**Your goal**
Please repeat all of the lines below word for word.
──────── Records for processing ────────
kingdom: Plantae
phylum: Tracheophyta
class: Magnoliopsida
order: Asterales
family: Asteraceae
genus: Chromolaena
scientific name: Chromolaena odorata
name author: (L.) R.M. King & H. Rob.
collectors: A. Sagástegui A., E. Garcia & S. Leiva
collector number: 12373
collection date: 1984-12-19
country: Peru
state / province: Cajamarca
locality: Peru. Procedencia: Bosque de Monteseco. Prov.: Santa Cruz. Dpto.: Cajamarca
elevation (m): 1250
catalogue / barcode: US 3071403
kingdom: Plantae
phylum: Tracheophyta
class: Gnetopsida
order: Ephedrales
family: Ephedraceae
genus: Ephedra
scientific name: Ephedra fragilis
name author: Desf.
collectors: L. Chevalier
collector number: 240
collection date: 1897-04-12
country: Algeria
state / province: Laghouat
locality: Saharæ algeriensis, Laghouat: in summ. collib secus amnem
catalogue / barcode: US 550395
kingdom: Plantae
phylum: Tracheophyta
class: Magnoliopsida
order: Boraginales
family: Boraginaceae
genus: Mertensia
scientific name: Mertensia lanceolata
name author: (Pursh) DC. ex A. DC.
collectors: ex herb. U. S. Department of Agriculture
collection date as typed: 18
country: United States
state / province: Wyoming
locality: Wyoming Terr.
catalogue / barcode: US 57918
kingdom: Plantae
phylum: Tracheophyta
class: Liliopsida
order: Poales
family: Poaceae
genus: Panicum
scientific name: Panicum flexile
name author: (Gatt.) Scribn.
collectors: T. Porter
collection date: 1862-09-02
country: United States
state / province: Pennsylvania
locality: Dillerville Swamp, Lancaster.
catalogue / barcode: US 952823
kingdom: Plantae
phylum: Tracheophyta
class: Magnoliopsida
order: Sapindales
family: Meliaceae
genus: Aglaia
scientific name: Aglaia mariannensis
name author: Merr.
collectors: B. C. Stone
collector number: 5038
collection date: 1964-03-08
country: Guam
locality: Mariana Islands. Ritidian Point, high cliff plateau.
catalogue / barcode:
────────
**In response**
kingdom: Plantae
phylum: Tracheophyta
class: Magnoliopsida
order: Asterales
family: Asteraceae
genus: Chromolaena
scientific name: Chromolaena odorata
name author: (L.) R.M. King & H. Rob.
collectors: A. Sagástegui A., E. Garcia & S. Leiva
collector number: 12373
collection date: 1984-12-19
country: Peru
state / province: Cajamarca
locality: Peru. Procedencia: Bosque de Monteseco. Prov.: Santa Cruz. Dpto.: Cajamarca
elevation (m): 1250
catalogue / barcode: US 3071403
kingdom: Plantae
phylum: Tracheophyta
class: Gnetopsida
order: Ephedrales
family: Ephedraceae
genus: Ephedra
scientific name: Ephedra fragilis
name author: Desf.
collectors: L. Chevalier
collector number: 240
collection date: 1897-04-12
country: Algeria
state / province: Laghouat
locality: Saharæ algeriensis, Laghouat: in summ. collib secus amnem
catalogue / barcode: US 550395
kingdom: Plantae
phylum: Tracheophyta
class: Magnoliopsida
order: Boraginales
family: Boraginaceae
genus: Mertensia
scientific name: Mertensia lanceolata
name author: (Pursh) DC. ex A. DC.
collectors: ex herb. U. S. Department of Agriculture
collection date as typed: 18
country: United States
state / province: Wyoming
locality: Wyoming Terr.
catalogue / barcode: US 57918
kingdom: Plantae
phylum: Tracheophyta
class: Liliopsida
order: Poales
family: Poaceae
genus: Panicum
scientific name: Panicum flexile
name author: (Gatt.) Scribn.
collectors: T. Porter
collection date: 1862-09-02
country: United States
state / province: Pennsylvania
locality: Dillerville Swamp, Lancaster.
catalogue / barcode: US 952823
kingdom: Plantae
phylum: Tracheophyta
class: Magnoliopsida
order: Sapindales
family: Meliaceae
genus: Aglaia
scientific name: Aglaia mariannensis
name author: Merr.
collectors: B. C. Stone
collector number: 5038
collection date: 1964-03-08
country: Guam
locality: Mariana Islands. Ritidian Point, high cliff plateau.
catalogue / barcode:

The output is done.